◆ **Task material**:
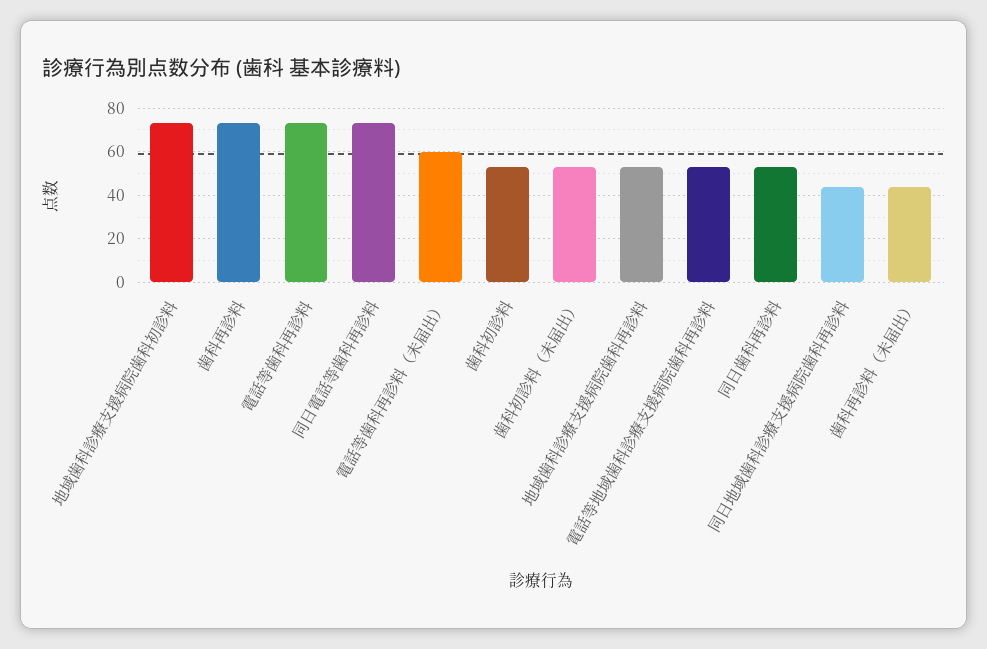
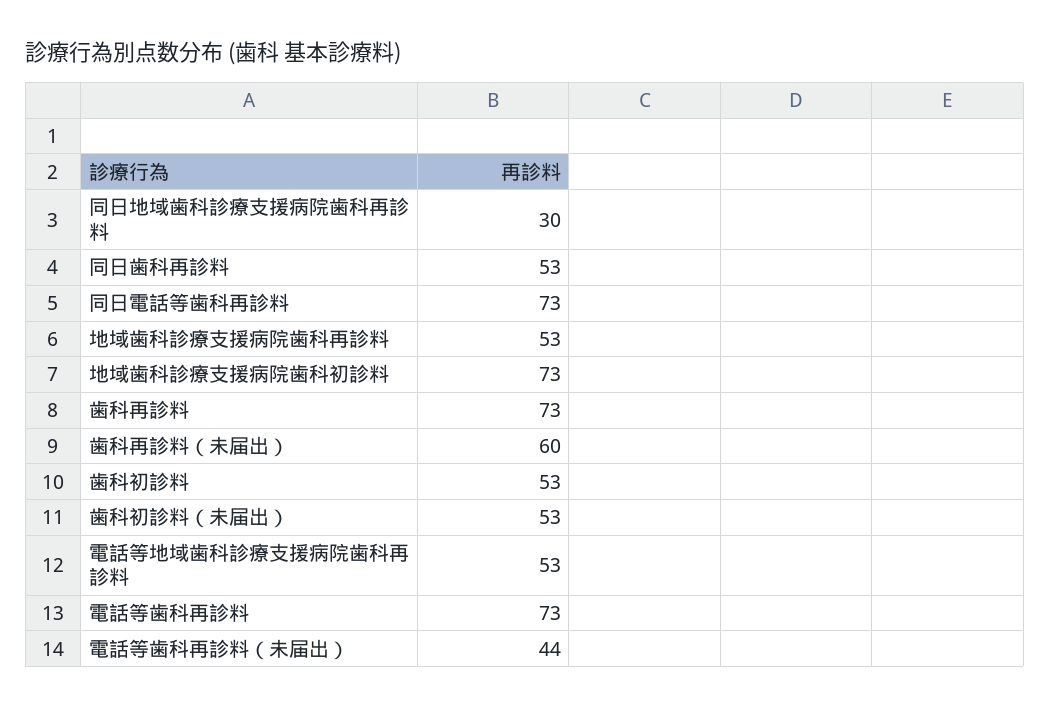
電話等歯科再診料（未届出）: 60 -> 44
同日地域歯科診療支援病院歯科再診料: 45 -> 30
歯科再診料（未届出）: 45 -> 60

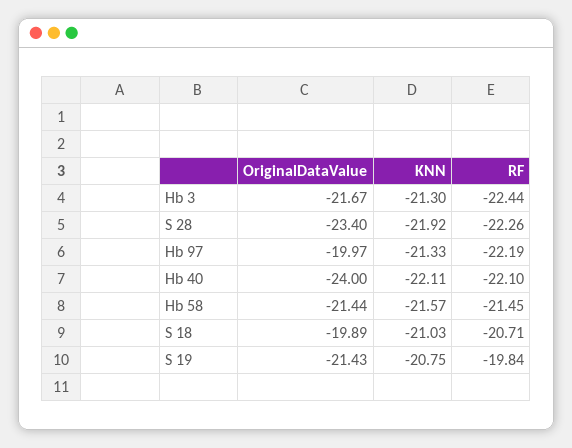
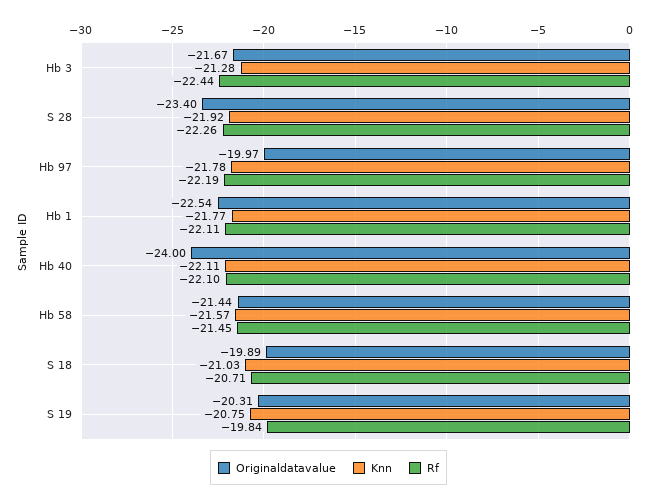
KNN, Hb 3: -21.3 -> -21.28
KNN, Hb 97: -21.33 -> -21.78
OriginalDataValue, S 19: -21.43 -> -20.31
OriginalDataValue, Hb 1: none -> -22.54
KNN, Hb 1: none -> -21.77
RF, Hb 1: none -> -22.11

◆ **What is expected**:
Nothing should be returned except the lines from the one holding "KNN, Hb 3: -21.3 -> -21.28" through the final line of the listing, exactly as they appear.

◆ **Result for this exercise**:
KNN, Hb 3: -21.3 -> -21.28
KNN, Hb 97: -21.33 -> -21.78
OriginalDataValue, S 19: -21.43 -> -20.31
OriginalDataValue, Hb 1: none -> -22.54
KNN, Hb 1: none -> -21.77
RF, Hb 1: none -> -22.11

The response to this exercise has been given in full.